Collected data:
+===+
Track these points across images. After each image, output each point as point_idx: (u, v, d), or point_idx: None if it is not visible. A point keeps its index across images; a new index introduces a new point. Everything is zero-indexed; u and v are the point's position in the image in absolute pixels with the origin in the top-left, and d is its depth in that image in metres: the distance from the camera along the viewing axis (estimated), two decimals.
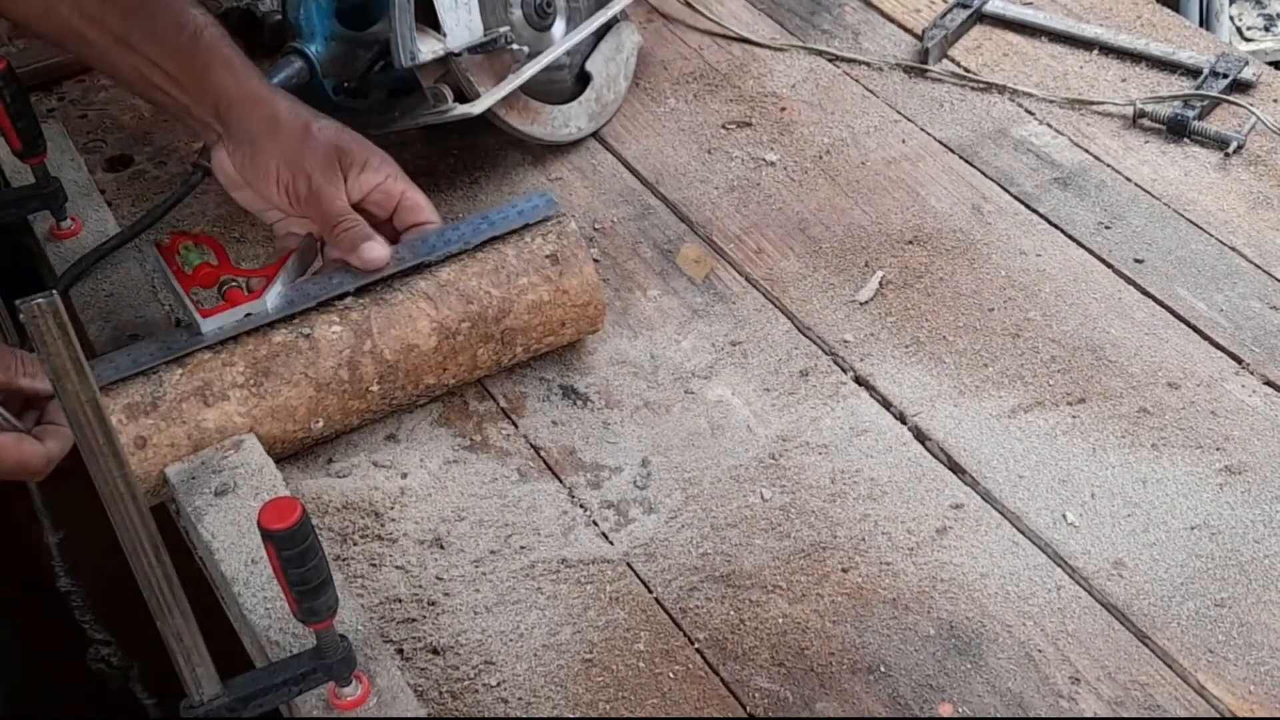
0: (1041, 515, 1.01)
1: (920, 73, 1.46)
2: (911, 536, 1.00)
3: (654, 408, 1.11)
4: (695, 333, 1.18)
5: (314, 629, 0.81)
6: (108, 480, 0.70)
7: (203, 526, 0.95)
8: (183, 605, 0.76)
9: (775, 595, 0.96)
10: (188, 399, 1.00)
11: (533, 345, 1.11)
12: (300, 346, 1.03)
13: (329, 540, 1.00)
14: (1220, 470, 1.04)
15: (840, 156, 1.36)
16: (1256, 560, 0.97)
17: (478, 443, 1.09)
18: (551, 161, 1.37)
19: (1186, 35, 1.49)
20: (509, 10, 1.29)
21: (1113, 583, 0.96)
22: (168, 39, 1.07)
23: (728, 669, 0.92)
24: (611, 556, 1.00)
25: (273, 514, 0.76)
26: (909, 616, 0.95)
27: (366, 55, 1.27)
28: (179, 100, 1.09)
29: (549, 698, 0.91)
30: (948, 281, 1.21)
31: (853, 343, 1.16)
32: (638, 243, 1.28)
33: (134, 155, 1.37)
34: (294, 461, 1.06)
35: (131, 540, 0.73)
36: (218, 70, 1.08)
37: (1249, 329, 1.15)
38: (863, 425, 1.09)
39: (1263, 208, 1.27)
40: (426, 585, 0.97)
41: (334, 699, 0.85)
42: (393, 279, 1.07)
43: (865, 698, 0.90)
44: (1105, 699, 0.89)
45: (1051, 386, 1.11)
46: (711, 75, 1.48)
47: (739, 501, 1.03)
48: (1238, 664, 0.91)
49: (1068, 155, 1.35)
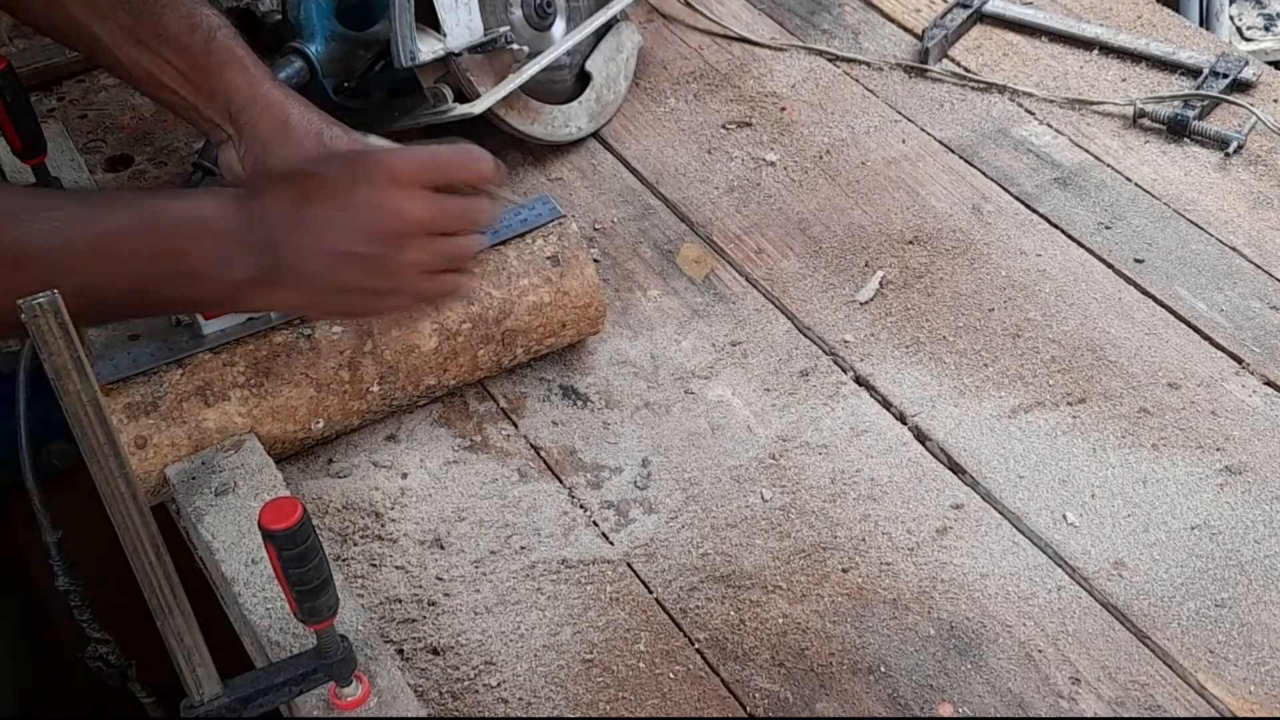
0: (1042, 515, 1.01)
1: (920, 73, 1.46)
2: (911, 536, 1.00)
3: (654, 408, 1.11)
4: (695, 333, 1.18)
5: (314, 629, 0.81)
6: (108, 480, 0.70)
7: (203, 526, 0.95)
8: (183, 605, 0.76)
9: (775, 595, 0.96)
10: (188, 399, 1.00)
11: (533, 346, 1.12)
12: (301, 347, 1.03)
13: (329, 540, 1.00)
14: (1220, 470, 1.04)
15: (840, 156, 1.36)
16: (1257, 560, 0.97)
17: (478, 443, 1.09)
18: (551, 161, 1.37)
19: (1186, 35, 1.49)
20: (509, 10, 1.29)
21: (1113, 583, 0.96)
22: (180, 38, 1.07)
23: (728, 669, 0.92)
24: (612, 557, 1.00)
25: (273, 514, 0.76)
26: (909, 617, 0.95)
27: (366, 55, 1.27)
28: (188, 100, 1.09)
29: (549, 698, 0.91)
30: (948, 281, 1.21)
31: (853, 343, 1.16)
32: (638, 243, 1.28)
33: (134, 155, 1.37)
34: (294, 462, 1.06)
35: (132, 540, 0.73)
36: (230, 71, 1.07)
37: (1249, 329, 1.15)
38: (863, 425, 1.09)
39: (1263, 208, 1.27)
40: (427, 585, 0.97)
41: (334, 699, 0.85)
42: None
43: (865, 698, 0.90)
44: (1105, 699, 0.90)
45: (1051, 386, 1.11)
46: (711, 75, 1.48)
47: (739, 502, 1.03)
48: (1238, 664, 0.91)
49: (1068, 155, 1.35)
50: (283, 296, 0.95)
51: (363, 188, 0.93)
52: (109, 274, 0.89)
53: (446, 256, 0.96)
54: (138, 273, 0.90)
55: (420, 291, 0.97)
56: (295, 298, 0.95)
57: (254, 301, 0.96)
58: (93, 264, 0.88)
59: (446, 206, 0.95)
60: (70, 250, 0.88)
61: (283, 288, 0.94)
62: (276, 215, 0.93)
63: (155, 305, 0.95)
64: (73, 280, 0.85)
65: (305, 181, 0.95)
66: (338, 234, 0.92)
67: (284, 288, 0.94)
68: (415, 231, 0.94)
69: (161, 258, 0.90)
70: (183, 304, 0.97)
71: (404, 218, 0.93)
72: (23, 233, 0.87)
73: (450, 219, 0.96)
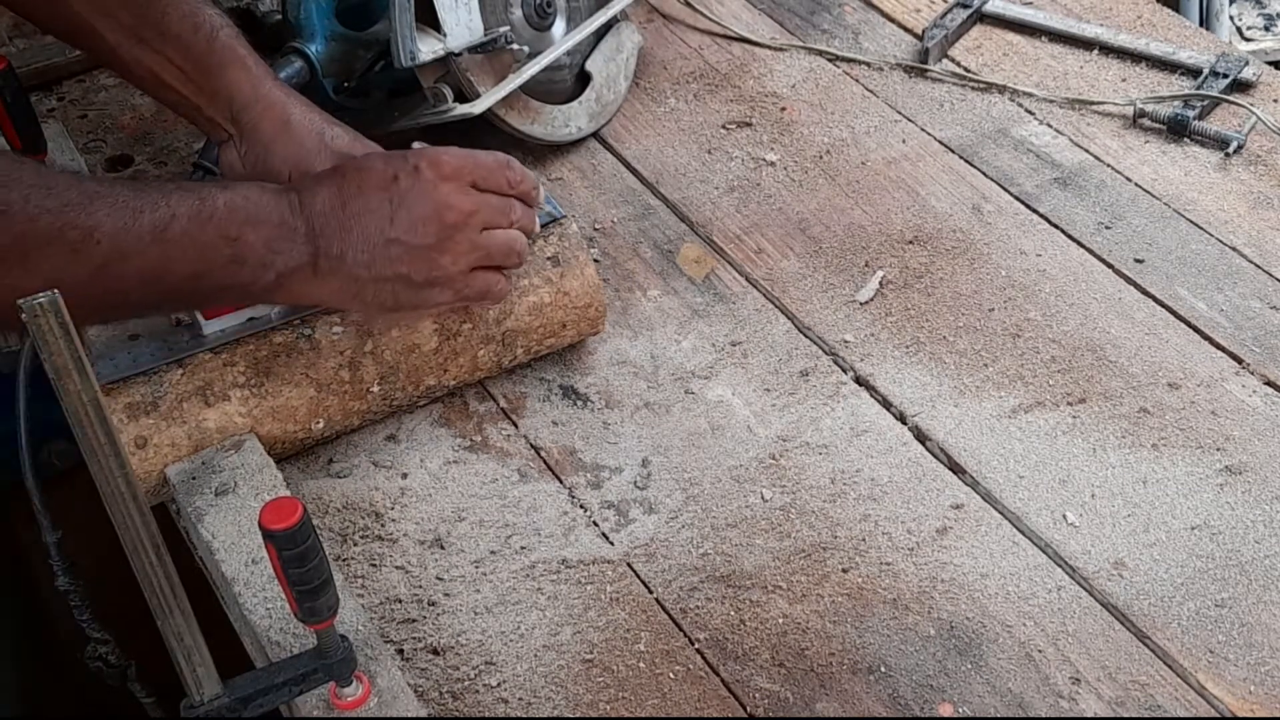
0: (1042, 515, 1.01)
1: (920, 73, 1.46)
2: (911, 537, 1.00)
3: (654, 408, 1.11)
4: (695, 333, 1.18)
5: (314, 629, 0.81)
6: (108, 480, 0.70)
7: (203, 526, 0.95)
8: (183, 605, 0.76)
9: (775, 595, 0.96)
10: (188, 399, 1.00)
11: (533, 347, 1.12)
12: (301, 347, 1.03)
13: (329, 540, 1.00)
14: (1220, 470, 1.04)
15: (840, 156, 1.36)
16: (1257, 560, 0.97)
17: (478, 443, 1.09)
18: (551, 161, 1.37)
19: (1186, 35, 1.49)
20: (509, 10, 1.29)
21: (1113, 583, 0.96)
22: (182, 37, 1.07)
23: (728, 669, 0.92)
24: (612, 557, 1.00)
25: (273, 514, 0.76)
26: (909, 617, 0.95)
27: (366, 55, 1.27)
28: (190, 99, 1.09)
29: (549, 698, 0.91)
30: (948, 282, 1.21)
31: (853, 343, 1.16)
32: (638, 243, 1.28)
33: (134, 155, 1.37)
34: (294, 462, 1.06)
35: (132, 540, 0.73)
36: (233, 71, 1.07)
37: (1249, 329, 1.15)
38: (863, 425, 1.09)
39: (1263, 208, 1.27)
40: (427, 585, 0.97)
41: (334, 699, 0.85)
42: None
43: (865, 698, 0.90)
44: (1105, 699, 0.90)
45: (1052, 386, 1.11)
46: (711, 75, 1.48)
47: (739, 502, 1.03)
48: (1238, 664, 0.91)
49: (1068, 155, 1.35)
50: (327, 287, 0.96)
51: (410, 179, 0.96)
52: (169, 259, 0.90)
53: (488, 252, 1.00)
54: (195, 258, 0.91)
55: (462, 285, 1.00)
56: (339, 288, 0.97)
57: (299, 291, 0.97)
58: (155, 249, 0.89)
59: (491, 202, 1.00)
60: (133, 234, 0.88)
61: (328, 278, 0.96)
62: (322, 206, 0.95)
63: (208, 294, 0.96)
64: (136, 265, 0.88)
65: (352, 175, 0.98)
66: (385, 222, 0.95)
67: (329, 277, 0.96)
68: (461, 222, 0.98)
69: (216, 245, 0.92)
70: (233, 293, 0.97)
71: (452, 208, 0.97)
72: (84, 216, 0.87)
73: (493, 213, 1.00)
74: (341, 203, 0.96)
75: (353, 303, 1.00)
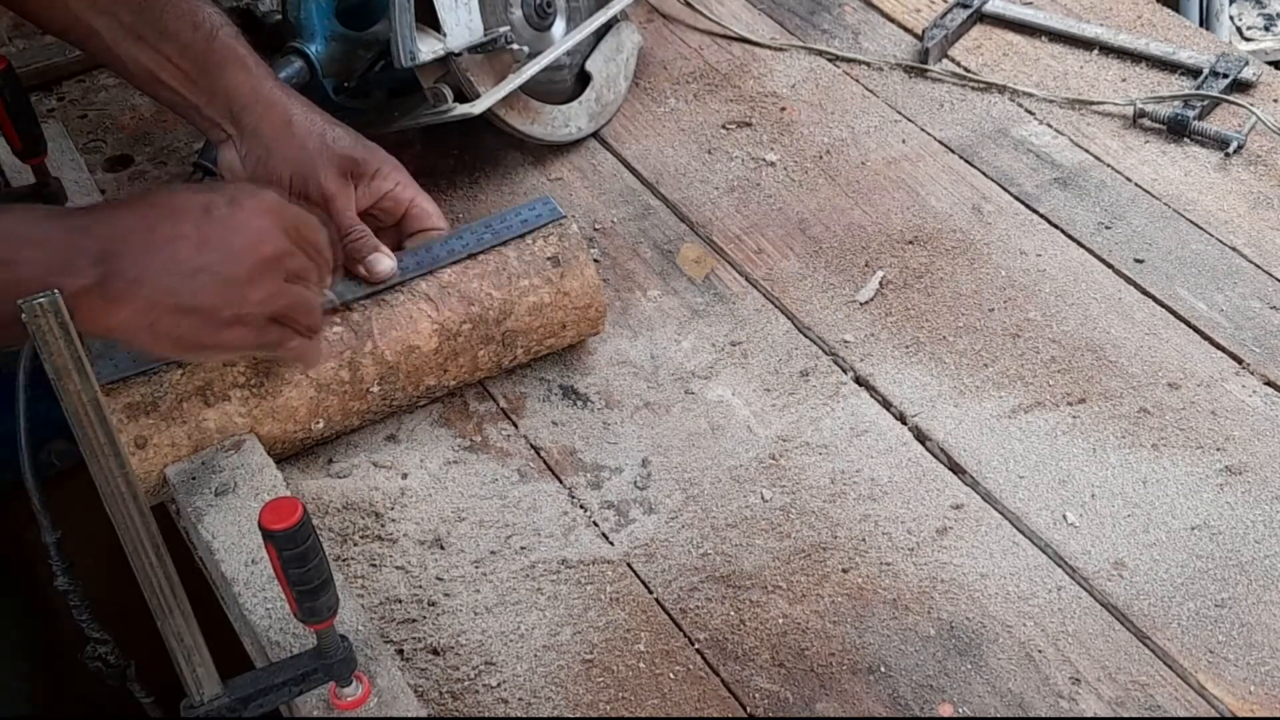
0: (1041, 515, 1.01)
1: (920, 73, 1.46)
2: (911, 537, 1.00)
3: (654, 408, 1.11)
4: (695, 333, 1.18)
5: (314, 629, 0.81)
6: (108, 480, 0.70)
7: (203, 526, 0.95)
8: (183, 605, 0.77)
9: (775, 596, 0.96)
10: (188, 399, 1.00)
11: (533, 347, 1.12)
12: None
13: (329, 540, 1.00)
14: (1220, 470, 1.04)
15: (840, 156, 1.36)
16: (1257, 560, 0.97)
17: (478, 443, 1.09)
18: (551, 161, 1.37)
19: (1186, 35, 1.49)
20: (509, 10, 1.29)
21: (1113, 583, 0.96)
22: (182, 36, 1.06)
23: (728, 669, 0.92)
24: (612, 557, 1.00)
25: (273, 514, 0.76)
26: (909, 617, 0.95)
27: (366, 55, 1.27)
28: (189, 99, 1.09)
29: (549, 698, 0.91)
30: (948, 282, 1.21)
31: (853, 343, 1.16)
32: (638, 243, 1.28)
33: (134, 155, 1.37)
34: (294, 462, 1.06)
35: (132, 540, 0.73)
36: (232, 70, 1.07)
37: (1249, 329, 1.15)
38: (863, 425, 1.09)
39: (1263, 208, 1.27)
40: (427, 586, 0.97)
41: (334, 699, 0.85)
42: None
43: (865, 698, 0.90)
44: (1105, 699, 0.90)
45: (1051, 387, 1.11)
46: (711, 75, 1.48)
47: (739, 502, 1.03)
48: (1238, 664, 0.91)
49: (1068, 155, 1.35)
50: (119, 314, 0.90)
51: (228, 208, 0.93)
52: None
53: (290, 303, 0.96)
54: None
55: (260, 332, 0.95)
56: (130, 317, 0.90)
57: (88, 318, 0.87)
58: None
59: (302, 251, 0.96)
60: None
61: (120, 304, 0.89)
62: (123, 229, 0.90)
63: None
64: None
65: (163, 200, 0.94)
66: (194, 250, 0.91)
67: (121, 304, 0.89)
68: (274, 259, 0.94)
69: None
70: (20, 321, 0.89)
71: (269, 242, 0.93)
72: None
73: (303, 264, 0.96)
74: (148, 226, 0.91)
75: (144, 334, 0.92)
+===+
PROBLEM REQUIREMENTS:
Retype exactly the lines above, from the one with "62: (276, 215, 0.93)" through the one with "72: (23, 233, 0.87)", inclusive.

SOLUTION FOR THIS PROBLEM:
62: (276, 215, 0.93)
63: (155, 305, 0.95)
64: (73, 280, 0.85)
65: (305, 181, 0.95)
66: (338, 234, 0.92)
67: (284, 288, 0.94)
68: (415, 231, 0.94)
69: (161, 258, 0.90)
70: (183, 304, 0.97)
71: (404, 218, 0.93)
72: (23, 233, 0.87)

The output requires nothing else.